Even in developed countries, people find it difficult to consider depression as a condition to be combated with the same clarity of purpose as heart disease. This is exacerbated by the failure to develop drugs for depression that are as clear-cut and effective as statins. This is unlikely to change soon: if anything, neuroscience is painting a bleaker picture by showing how complex these diseases are. More than 100 genetic regions have been associated with schizophrenia — and autism and depression are probably even more complex. Addressing all of these will require entirely new approaches. A News Feature this week looks at the latest developments on one emerging, but still unproven, front: phone apps intended to assist people with mental-health disorders.
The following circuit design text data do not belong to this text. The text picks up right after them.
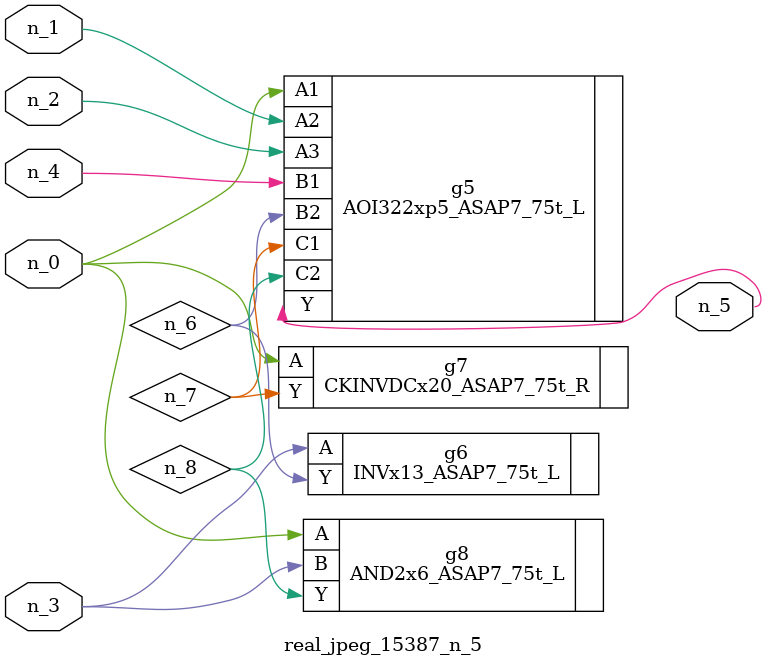
<source format=v>
module real_jpeg_15387_n_5 (n_4, n_0, n_1, n_2, n_3, n_5);

input n_4;
input n_0;
input n_1;
input n_2;
input n_3;

output n_5;

wire n_8;
wire n_6;
wire n_7;

AOI322xp5_ASAP7_75t_L g5 ( 
.A1(n_0),
.A2(n_1),
.A3(n_2),
.B1(n_4),
.B2(n_6),
.C1(n_7),
.C2(n_8),
.Y(n_5)
);

CKINVDCx20_ASAP7_75t_R g7 ( 
.A(n_0),
.Y(n_7)
);

AND2x6_ASAP7_75t_L g8 ( 
.A(n_0),
.B(n_3),
.Y(n_8)
);

INVx13_ASAP7_75t_L g6 ( 
.A(n_3),
.Y(n_6)
);


endmodule
</source>
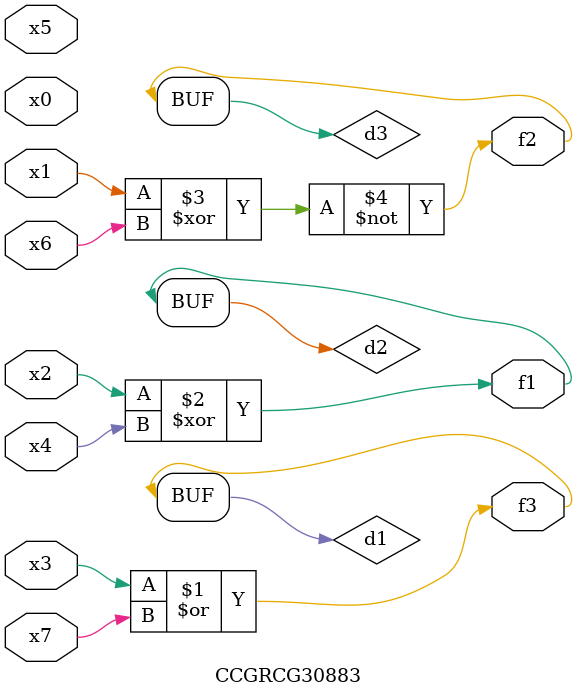
<source format=v>
module CCGRCG30883(
	input x0, x1, x2, x3, x4, x5, x6, x7,
	output f1, f2, f3
);

	wire d1, d2, d3;

	or (d1, x3, x7);
	xor (d2, x2, x4);
	xnor (d3, x1, x6);
	assign f1 = d2;
	assign f2 = d3;
	assign f3 = d1;
endmodule

</source>
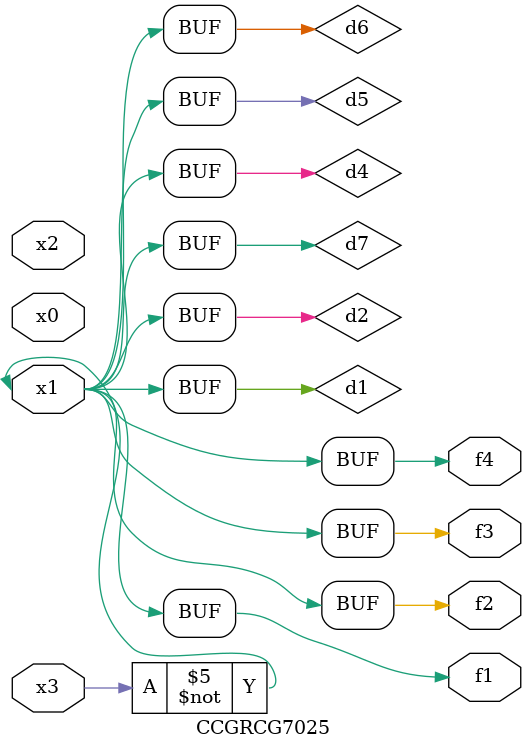
<source format=v>
module CCGRCG7025(
	input x0, x1, x2, x3,
	output f1, f2, f3, f4
);

	wire d1, d2, d3, d4, d5, d6, d7;

	not (d1, x3);
	buf (d2, x1);
	xnor (d3, d1, d2);
	nor (d4, d1);
	buf (d5, d1, d2);
	buf (d6, d4, d5);
	nand (d7, d4);
	assign f1 = d6;
	assign f2 = d7;
	assign f3 = d6;
	assign f4 = d6;
endmodule

</source>
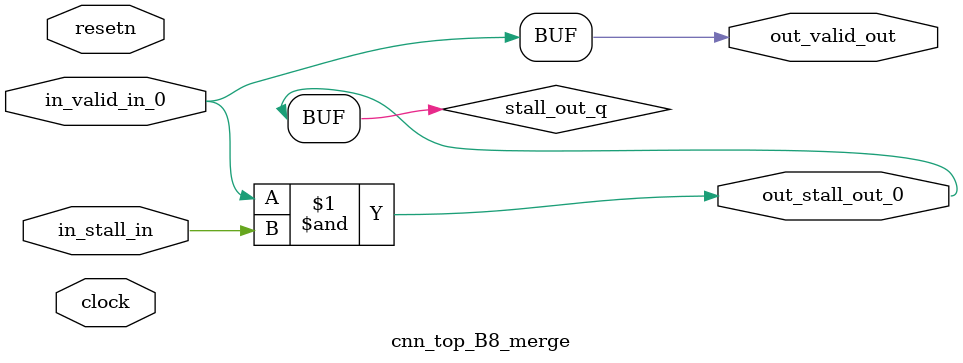
<source format=sv>



(* altera_attribute = "-name AUTO_SHIFT_REGISTER_RECOGNITION OFF; -name MESSAGE_DISABLE 10036; -name MESSAGE_DISABLE 10037; -name MESSAGE_DISABLE 14130; -name MESSAGE_DISABLE 14320; -name MESSAGE_DISABLE 15400; -name MESSAGE_DISABLE 14130; -name MESSAGE_DISABLE 10036; -name MESSAGE_DISABLE 12020; -name MESSAGE_DISABLE 12030; -name MESSAGE_DISABLE 12010; -name MESSAGE_DISABLE 12110; -name MESSAGE_DISABLE 14320; -name MESSAGE_DISABLE 13410; -name MESSAGE_DISABLE 113007; -name MESSAGE_DISABLE 10958" *)
module cnn_top_B8_merge (
    input wire [0:0] in_stall_in,
    input wire [0:0] in_valid_in_0,
    output wire [0:0] out_stall_out_0,
    output wire [0:0] out_valid_out,
    input wire clock,
    input wire resetn
    );

    wire [0:0] stall_out_q;


    // stall_out(LOGICAL,6)
    assign stall_out_q = in_valid_in_0 & in_stall_in;

    // out_stall_out_0(GPOUT,4)
    assign out_stall_out_0 = stall_out_q;

    // out_valid_out(GPOUT,5)
    assign out_valid_out = in_valid_in_0;

endmodule

</source>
The annual Mental Illness Awareness Week in October promotes mental health, as do many organizations devoted to erasing the stigma and bias that harm patients and inhibit politicians. But so much more is needed in terms of improved treatments and access to care.
Finance ministers at the meeting next week should recognize the positive economic returns of investing in this direction. The UN, the WHO, the World Bank and governments should be expected to contribute something tangible to this pressing issue. The summit’s attendees should come away with plans for creating specific development targets, and mechanisms for funding research, ensuring that treatment is available in low-income countries, and holding nations responsible for giving mental illnesses as prominent a place in health care as other NCDs.